Given my current condition, it was easy to muster the patience needed to watch the 3 and a half hour Russian period film, Dr. Zhivago. I tried to watch it once in high school with my girlfriend, but only succeeded in turning a 3.5 hour film into 2.8 hours of making out. The only thing I took away from the movie was a pair of chapped lips.
Second time around, I found the story pretty engaging: the protaganist, Zhivago, is caught in the midst of World War I, the Russian revolution, and the two women he loves. Quite a tangle. But better than the story itself is the dramatic backdrop it creates for Russia during the Bolshevik revolution.
The film prompted me to brush the potato chips off the keyboard and do a little additional reading about the folks who started the Russian revolution. While researching, I came across a useful historical andecdote about Leon Trotsky and the Treaty of Brest-Litovsk during the first World War.
The situation was this: Russia under the Bolsheviks was torn in too many directions - Germans to the West and internal factions struggling for power after the fall of the Tsar. To relieve some pressure, Lenin sent Trotsky to the Western Front to negotiate an armistice with Germany. In return for peace, the Germans asked for Poland and Lithuania (which, according to Wikipedia was an "easy deal"). Trotsky refused, wanting to maintain Russia's borders and to save face. Neither party would compromise. Trotsky, irritated with the Germans, stepped away from the negotiations with the solution "No war, no peace" (turn of phrase, courtesy of the Wikipedian)

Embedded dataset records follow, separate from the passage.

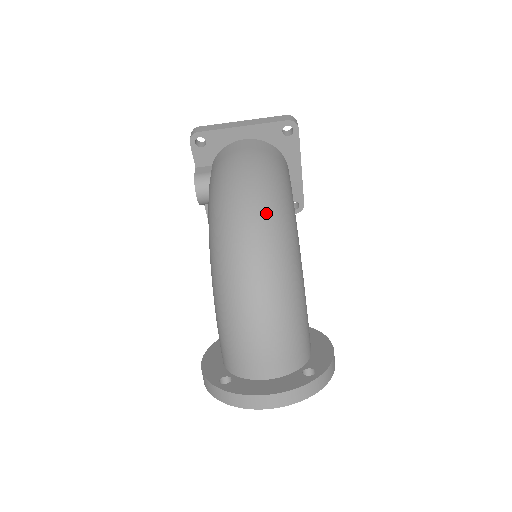
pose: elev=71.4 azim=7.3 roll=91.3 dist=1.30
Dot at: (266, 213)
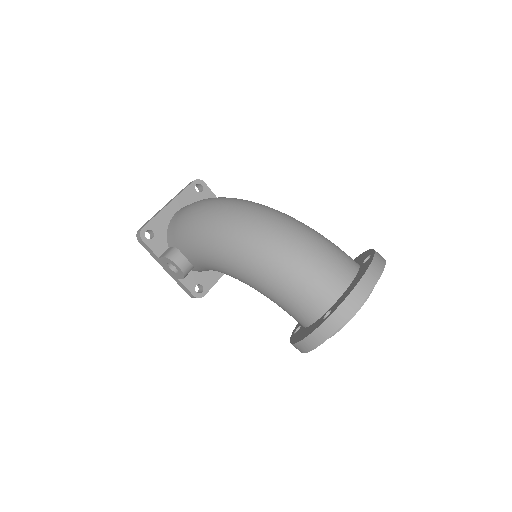
Dot at: (239, 203)
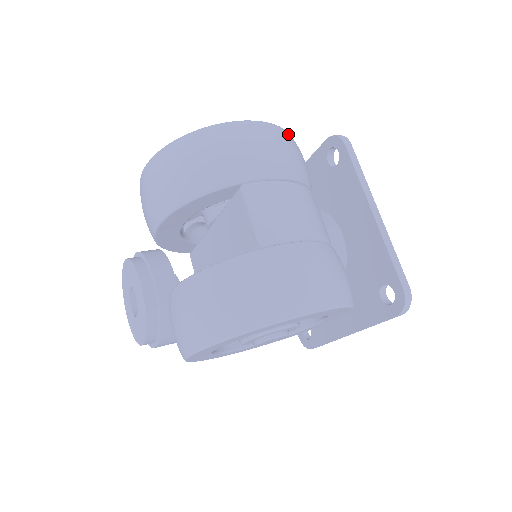
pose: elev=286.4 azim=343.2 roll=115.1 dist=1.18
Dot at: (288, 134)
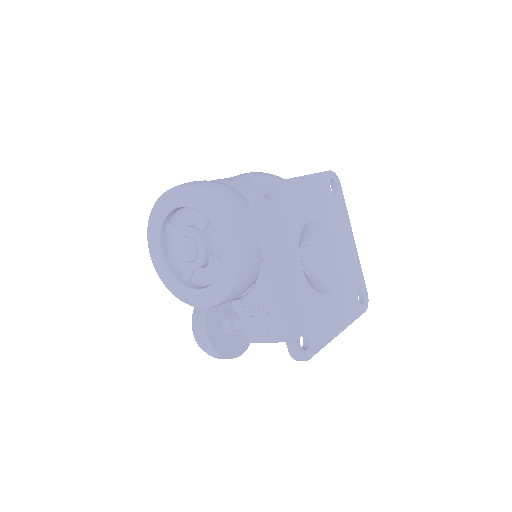
Dot at: (275, 175)
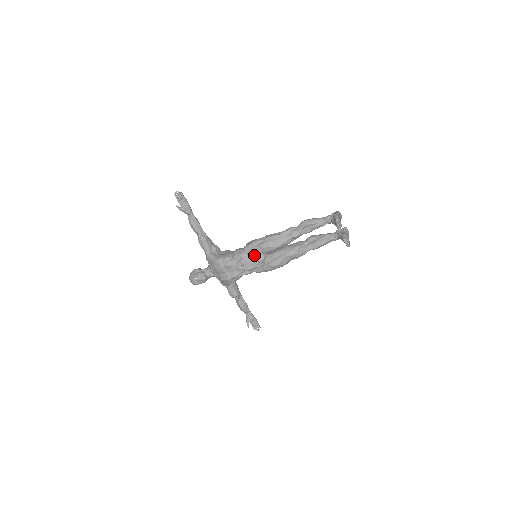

This non-agreement resulted in nothing, of course, and 8 days later the Central Powers abandoned the armistice, took over Ukraine, Belarus, and the Baltic States and threatened Petrograd. The Bolsheviks were backed into a corner. To stop the onslaught, Russia had to concede Finland, the Baltic States, Poland, Belarus, Ukriaine and all land captured during the Russo-Turkish War.
This little history lesson reminded me, much as a sage co-worker had a couple of weeks ago:
Make a decision, lest the opportunity to choose be taken from you.